Hyaluronan (HA) provides structural organisation to many extracellular matrices (ECM). HA is stabilised in the ECM through a trans-esterification process where the heavy chain (HC) proteins of inter-α-trypsin inhibitor (IαI) become covalently bound to HA and serve to crosslink HA through HC-HC interactions. IαI is a complex between two HCs, designated HC1 and HC2, covalently bound to the chondroitin sulphate (CS) chain attached to bikunin. This study demonstrated that the bikunin CS chain sulphation controls the formation of HA-HC.

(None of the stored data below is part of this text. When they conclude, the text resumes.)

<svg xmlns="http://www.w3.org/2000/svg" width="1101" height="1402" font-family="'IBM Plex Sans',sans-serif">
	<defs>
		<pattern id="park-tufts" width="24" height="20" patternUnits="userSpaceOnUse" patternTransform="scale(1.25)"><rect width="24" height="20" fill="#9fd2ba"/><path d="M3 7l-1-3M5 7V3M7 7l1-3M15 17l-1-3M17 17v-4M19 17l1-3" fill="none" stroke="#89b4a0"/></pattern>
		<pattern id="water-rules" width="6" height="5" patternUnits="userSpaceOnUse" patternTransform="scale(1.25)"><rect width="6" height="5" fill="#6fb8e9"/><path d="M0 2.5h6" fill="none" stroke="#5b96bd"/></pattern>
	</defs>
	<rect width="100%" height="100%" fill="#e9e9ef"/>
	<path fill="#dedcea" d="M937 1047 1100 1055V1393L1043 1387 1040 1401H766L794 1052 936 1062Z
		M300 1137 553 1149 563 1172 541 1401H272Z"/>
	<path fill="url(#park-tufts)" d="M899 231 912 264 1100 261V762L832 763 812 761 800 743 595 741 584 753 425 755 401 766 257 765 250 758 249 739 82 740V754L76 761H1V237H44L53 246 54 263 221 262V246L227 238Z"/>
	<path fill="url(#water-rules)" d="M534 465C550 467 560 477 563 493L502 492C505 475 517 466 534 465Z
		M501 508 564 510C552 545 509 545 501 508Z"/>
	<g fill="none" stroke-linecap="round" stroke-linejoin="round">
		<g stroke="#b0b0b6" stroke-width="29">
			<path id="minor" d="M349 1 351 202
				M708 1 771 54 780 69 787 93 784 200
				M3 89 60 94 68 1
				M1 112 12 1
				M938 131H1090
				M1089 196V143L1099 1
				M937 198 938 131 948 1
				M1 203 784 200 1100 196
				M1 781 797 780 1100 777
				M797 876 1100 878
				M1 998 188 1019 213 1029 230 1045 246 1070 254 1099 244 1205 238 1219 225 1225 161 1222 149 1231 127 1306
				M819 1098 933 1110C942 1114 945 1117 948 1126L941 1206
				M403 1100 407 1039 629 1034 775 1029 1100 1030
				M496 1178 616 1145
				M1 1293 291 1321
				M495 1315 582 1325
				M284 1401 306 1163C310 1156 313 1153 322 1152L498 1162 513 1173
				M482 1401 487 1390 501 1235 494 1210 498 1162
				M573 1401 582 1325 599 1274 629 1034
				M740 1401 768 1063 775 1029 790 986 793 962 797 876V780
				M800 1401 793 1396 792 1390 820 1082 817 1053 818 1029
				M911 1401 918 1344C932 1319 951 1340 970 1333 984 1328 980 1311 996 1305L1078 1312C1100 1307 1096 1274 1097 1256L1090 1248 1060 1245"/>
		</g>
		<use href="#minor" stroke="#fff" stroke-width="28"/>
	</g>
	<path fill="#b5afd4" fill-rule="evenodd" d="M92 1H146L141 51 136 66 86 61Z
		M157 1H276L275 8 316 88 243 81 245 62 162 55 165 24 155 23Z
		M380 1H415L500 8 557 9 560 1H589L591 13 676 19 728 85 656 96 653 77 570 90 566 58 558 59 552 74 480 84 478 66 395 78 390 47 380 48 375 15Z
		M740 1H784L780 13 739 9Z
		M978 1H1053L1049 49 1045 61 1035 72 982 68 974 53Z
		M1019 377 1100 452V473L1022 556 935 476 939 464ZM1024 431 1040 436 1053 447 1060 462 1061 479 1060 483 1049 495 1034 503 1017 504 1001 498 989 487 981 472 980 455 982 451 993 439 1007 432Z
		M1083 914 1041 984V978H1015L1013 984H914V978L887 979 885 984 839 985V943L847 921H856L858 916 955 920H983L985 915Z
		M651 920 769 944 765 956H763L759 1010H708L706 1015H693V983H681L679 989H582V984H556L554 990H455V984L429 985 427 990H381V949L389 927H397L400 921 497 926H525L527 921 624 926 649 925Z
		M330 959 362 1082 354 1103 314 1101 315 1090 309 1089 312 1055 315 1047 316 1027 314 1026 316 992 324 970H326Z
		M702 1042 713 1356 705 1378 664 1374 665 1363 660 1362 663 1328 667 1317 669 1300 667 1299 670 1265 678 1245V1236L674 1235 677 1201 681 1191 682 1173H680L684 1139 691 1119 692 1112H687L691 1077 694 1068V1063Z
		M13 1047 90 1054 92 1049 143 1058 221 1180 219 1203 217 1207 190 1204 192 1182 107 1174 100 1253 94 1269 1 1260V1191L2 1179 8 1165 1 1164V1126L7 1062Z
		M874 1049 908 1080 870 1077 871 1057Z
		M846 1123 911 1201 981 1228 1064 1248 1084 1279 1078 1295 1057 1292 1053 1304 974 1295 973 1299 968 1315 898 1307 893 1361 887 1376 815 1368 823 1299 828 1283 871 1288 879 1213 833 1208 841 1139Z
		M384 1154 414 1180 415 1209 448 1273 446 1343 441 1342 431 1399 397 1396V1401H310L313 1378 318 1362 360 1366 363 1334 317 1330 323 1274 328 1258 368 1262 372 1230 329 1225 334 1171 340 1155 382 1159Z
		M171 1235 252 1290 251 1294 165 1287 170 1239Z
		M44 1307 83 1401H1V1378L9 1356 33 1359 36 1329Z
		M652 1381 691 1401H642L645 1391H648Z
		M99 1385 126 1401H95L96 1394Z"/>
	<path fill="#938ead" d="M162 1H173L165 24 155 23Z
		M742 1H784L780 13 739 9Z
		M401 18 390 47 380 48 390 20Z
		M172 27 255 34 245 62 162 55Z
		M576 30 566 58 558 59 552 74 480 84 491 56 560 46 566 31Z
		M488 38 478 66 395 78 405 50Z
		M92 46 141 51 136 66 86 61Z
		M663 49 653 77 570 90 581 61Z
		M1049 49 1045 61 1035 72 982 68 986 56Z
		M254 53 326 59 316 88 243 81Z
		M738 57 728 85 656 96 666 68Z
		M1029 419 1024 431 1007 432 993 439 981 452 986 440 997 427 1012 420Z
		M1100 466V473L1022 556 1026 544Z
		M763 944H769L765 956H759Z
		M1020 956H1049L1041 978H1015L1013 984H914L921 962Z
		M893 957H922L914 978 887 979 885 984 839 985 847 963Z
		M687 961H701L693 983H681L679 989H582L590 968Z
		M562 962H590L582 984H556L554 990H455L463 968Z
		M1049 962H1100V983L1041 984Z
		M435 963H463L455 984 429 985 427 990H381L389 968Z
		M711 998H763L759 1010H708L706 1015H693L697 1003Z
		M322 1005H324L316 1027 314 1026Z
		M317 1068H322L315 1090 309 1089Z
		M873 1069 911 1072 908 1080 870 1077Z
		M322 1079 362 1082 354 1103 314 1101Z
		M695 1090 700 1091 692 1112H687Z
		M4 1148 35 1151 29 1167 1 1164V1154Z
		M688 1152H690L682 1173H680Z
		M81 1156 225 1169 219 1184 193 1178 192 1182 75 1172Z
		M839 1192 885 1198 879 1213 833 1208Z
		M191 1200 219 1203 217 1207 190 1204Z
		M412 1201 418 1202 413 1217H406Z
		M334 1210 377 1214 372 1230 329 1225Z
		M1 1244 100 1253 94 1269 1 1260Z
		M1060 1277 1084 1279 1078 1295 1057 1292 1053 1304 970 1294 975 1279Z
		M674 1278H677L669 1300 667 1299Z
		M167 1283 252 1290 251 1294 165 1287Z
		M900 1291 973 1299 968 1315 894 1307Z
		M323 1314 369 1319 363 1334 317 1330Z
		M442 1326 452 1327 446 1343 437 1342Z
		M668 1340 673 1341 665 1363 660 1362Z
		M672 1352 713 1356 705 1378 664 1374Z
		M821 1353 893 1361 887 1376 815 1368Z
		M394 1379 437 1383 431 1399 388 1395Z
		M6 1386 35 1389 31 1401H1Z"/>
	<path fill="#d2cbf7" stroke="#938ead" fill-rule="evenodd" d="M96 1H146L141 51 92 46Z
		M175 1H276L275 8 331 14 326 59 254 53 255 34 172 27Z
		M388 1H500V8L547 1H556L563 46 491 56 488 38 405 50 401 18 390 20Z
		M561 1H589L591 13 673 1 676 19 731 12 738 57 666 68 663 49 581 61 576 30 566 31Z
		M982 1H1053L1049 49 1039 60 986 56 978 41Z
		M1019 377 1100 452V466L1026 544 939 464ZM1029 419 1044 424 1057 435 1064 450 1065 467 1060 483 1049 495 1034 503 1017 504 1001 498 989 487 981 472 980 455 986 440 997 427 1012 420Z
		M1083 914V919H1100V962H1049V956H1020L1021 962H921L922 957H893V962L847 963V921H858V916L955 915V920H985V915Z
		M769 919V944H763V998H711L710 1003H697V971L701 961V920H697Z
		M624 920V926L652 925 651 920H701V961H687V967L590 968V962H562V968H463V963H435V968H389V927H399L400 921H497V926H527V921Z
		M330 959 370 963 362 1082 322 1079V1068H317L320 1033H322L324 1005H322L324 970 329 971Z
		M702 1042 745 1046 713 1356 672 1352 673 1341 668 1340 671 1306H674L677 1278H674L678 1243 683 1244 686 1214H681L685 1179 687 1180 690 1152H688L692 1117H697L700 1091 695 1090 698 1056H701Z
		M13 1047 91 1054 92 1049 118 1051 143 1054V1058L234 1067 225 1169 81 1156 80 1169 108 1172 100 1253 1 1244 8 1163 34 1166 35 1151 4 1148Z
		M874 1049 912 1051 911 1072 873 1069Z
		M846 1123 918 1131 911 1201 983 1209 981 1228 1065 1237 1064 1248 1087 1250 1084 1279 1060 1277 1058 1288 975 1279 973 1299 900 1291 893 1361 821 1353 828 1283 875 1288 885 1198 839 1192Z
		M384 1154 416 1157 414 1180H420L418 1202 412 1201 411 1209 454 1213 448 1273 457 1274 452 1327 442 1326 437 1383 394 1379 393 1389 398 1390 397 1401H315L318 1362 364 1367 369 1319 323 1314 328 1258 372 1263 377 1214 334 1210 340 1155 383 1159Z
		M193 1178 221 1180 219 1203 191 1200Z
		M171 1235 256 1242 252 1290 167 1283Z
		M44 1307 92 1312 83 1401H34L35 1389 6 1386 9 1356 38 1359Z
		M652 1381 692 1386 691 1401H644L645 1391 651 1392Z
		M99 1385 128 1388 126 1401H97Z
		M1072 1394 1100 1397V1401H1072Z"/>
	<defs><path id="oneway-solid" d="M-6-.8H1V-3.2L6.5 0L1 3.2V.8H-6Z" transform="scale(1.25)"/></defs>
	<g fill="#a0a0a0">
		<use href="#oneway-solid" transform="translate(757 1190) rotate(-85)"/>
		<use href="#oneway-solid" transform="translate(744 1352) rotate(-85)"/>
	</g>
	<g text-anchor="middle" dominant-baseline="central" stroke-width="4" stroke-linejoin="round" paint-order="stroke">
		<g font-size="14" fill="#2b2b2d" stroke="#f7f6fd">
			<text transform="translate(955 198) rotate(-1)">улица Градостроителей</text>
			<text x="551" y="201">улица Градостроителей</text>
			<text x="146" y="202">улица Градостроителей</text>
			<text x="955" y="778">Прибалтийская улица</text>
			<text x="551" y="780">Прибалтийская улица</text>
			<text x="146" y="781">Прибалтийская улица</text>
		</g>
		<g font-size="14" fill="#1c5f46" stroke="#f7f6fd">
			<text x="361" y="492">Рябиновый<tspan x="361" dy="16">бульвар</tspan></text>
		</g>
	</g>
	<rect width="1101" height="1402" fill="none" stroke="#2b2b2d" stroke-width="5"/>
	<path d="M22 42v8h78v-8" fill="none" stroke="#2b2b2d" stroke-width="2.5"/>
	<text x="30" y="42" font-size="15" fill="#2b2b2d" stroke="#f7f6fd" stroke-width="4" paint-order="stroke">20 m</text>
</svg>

Bikunin-containing fractions in plasma and urine were separated by anion exchange chromatography, where fractions were analysed for their reactivity with the 4-sulfated CS linkage region antibody (2B6). The fractions in urine that were 2B6 positive were found to contain 10% un-sulphated, 30% 4-sulphated, 20% 6-sulphated and 40% di-sulphated CS disaccharides. In contrast, the 2B6 negative fraction contained 66% un- and 34% 4-sulphated CS disaccharides. Complexes of bikunin in plasma that were 2B6 positive were able to promote the trans-esterification of HCs to HA in vitro in the presence of TSG-6 while 2B6 negative fractions had a significantly reduced capacity to transfer HCs to HA. Thus the bikunin CS chain structure is a key determinant of the stabilisation of HA-rich matrices. These data also suggest that the transfer of HCs to HA is mediated by CS chains with high levels of sulphation and we hypothesise that the sulphated regions mediate binding of co-factors required for the trans-esterification process.
Analysis of proteoglycan-enriched synovial fluid from pooled samples from individuals with rheumatoid arthritis indicated low levels of 2B6 reactivity, suggesting a limited ability to form HA-HC. These data have implications for the ability of HA to be stabilised during inflammatory processes which is essential to stabilise the matrix and prevent loss of matrix components.